I was doing some practice dives on the MX last week. The planned dive was drop down to around 160 on scooters at Ship Rock on Catalina Island, then slowly spiral up around the pinnacle into the shallows for around a 60 minute dive (to match up with the boats required schedule)
We had practiced a bunch of skills in mCCR2, but up until that point, the only real issue I had experience was water in the exhale counterlungs and some leaks in the BOV
We descended through some cruddy (but still around 10 feet or so) vis.
As I hit about 110 feet, I pressed the O2 injector and ... the thing stuck on, constantly injecting O2 into the unit. There was a very audible sound of the O2 injecting at a decent rate (even through my 12MM hood) but it was not enough to seriously mess with my buoyancy (as a fully depressed button would do)
Thanks to the skills we had practiced, I was able to disconnect the O2 via the QC4 disconnect almost instantly, and exhale at least some of the bad gas from my nose.
I OK'd my buddies to let them know I was fine, and pushed some diulent through the unit to lower the PPO2.
Gently, I re-connected the O2, ready this time to disconnect instantly. I didn't hear anything, and things seemed fine. I signaled the team to proceed with the dive, thinking maybe some debris had gotten into the mechanism.
I deliberately did not inject any O2, and monitored my PPO2 constantly, as I knew that my 18/45 on its own could not deliver a PPO2 over 1.0 at the 120 depth we were at.
Over the next 60 seconds or so, the PPO2 slowly crept up again, so once more I disconnected and signaled my buddies.
At this point, I realized that I didn't have an effective signal for "My O2 has gone nuts" as one buddy attempted to help me reconnect the O2. I settled for signaling that my O2 bottle was broken with the traditional 1-finger salute.

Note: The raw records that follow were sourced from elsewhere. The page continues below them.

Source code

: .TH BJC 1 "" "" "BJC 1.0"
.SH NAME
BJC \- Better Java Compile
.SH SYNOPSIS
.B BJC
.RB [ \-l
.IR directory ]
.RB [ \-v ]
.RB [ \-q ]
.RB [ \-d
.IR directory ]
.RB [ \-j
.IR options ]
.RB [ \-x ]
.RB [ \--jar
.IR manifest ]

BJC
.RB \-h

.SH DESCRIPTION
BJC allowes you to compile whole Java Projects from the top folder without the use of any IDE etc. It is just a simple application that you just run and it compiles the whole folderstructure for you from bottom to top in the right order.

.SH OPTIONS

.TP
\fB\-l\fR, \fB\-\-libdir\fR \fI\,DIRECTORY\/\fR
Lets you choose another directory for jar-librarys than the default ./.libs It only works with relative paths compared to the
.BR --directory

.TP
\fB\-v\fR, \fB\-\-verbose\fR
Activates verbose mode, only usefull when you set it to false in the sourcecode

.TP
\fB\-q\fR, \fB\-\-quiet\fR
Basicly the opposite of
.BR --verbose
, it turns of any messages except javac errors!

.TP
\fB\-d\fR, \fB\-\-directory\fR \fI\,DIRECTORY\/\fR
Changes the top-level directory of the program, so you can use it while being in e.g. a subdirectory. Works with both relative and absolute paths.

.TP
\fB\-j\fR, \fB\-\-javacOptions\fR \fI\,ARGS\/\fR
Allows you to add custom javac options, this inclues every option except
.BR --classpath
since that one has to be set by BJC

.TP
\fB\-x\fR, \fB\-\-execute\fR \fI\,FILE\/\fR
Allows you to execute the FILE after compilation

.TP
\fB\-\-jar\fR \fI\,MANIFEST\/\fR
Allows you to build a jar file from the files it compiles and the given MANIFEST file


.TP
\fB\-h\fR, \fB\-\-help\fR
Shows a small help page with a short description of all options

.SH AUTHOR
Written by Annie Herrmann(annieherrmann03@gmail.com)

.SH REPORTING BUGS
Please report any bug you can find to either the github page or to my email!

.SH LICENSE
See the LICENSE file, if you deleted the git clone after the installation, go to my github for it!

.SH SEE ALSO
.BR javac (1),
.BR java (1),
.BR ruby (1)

I called the dive, and stayed on the loop up until around 50 feet where I went to the BOV and finished the ascent.
This ended up being mostly a non-issue, thanks to the practice we had done in class.
Of course, I could also have elected to feather on/off the O2 bottle as needed if this was a cave dive, or if we had some real deco to do (or needed to scooter home). Since we were close to the boat, that wasn't necessary.
On the boat, the button was pretty sticky, and I verified that my 50% bottle also had the same issue (removing the O2 bottle as the problem).
I managed to "fix" it on the boat, and it was fine for the next dive, but the next day I had a continual O2 creep that was manageable, but still cut our dive 10 mins or so short.
I serviced the injector and everything seemed perfectly fine. Clean as a whistle inside
Nick
Comment
Good to see it was something that didn't cause any injury. What injectors are you guys using on the MX series?
My front-mount injector can be shut off in three ways, unplugging the hose, turning off O2 bottle or what I prefer, the sliding the in-line shutoff valve.